_WORK ORDER_: Check every line below for the word "onChange" and copy the ones that have it.

Start of Block

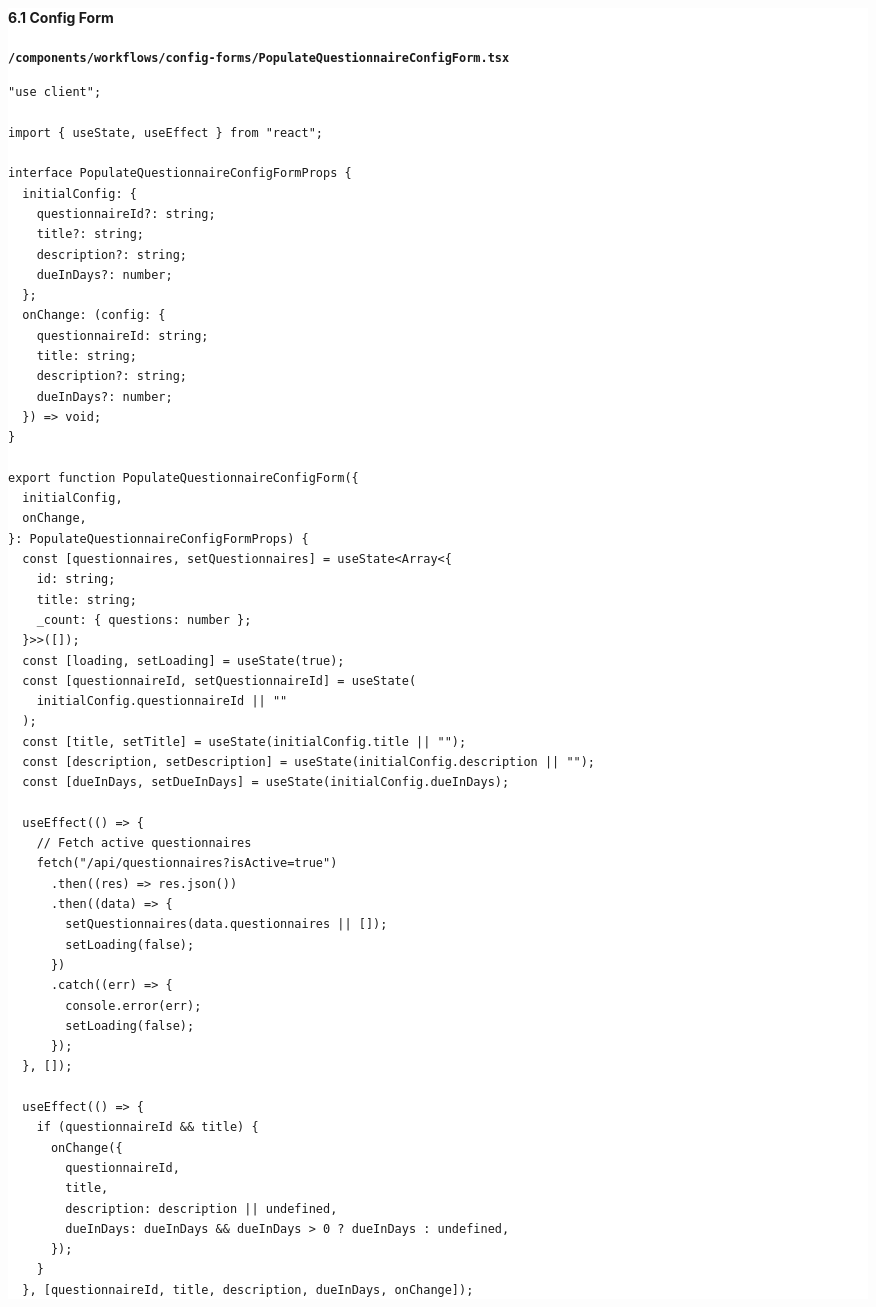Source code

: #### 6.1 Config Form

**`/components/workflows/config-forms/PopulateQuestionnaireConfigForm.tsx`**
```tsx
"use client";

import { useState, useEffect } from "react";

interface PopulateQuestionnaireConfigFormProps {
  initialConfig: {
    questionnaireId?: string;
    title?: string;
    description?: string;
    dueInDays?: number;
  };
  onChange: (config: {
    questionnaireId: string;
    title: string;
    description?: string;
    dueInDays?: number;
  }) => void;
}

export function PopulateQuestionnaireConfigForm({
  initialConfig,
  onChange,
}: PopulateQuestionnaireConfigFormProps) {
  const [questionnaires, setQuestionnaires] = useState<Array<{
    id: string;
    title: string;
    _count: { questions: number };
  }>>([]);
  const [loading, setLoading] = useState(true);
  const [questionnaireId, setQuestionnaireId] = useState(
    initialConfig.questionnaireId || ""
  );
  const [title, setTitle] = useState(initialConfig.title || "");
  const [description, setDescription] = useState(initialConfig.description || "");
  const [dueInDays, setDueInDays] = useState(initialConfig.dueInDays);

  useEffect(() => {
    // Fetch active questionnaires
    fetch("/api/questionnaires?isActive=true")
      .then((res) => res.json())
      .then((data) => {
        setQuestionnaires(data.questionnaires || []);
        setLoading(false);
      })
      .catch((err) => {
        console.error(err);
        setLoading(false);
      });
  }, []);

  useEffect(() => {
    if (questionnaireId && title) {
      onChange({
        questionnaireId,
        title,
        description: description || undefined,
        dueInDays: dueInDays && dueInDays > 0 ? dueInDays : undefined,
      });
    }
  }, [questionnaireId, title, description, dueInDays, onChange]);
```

End of Block

_SOLUTION TO THE EXERCISE_:
  onChange: (config: {
  onChange,
      onChange({
  }, [questionnaireId, title, description, dueInDays, onChange]);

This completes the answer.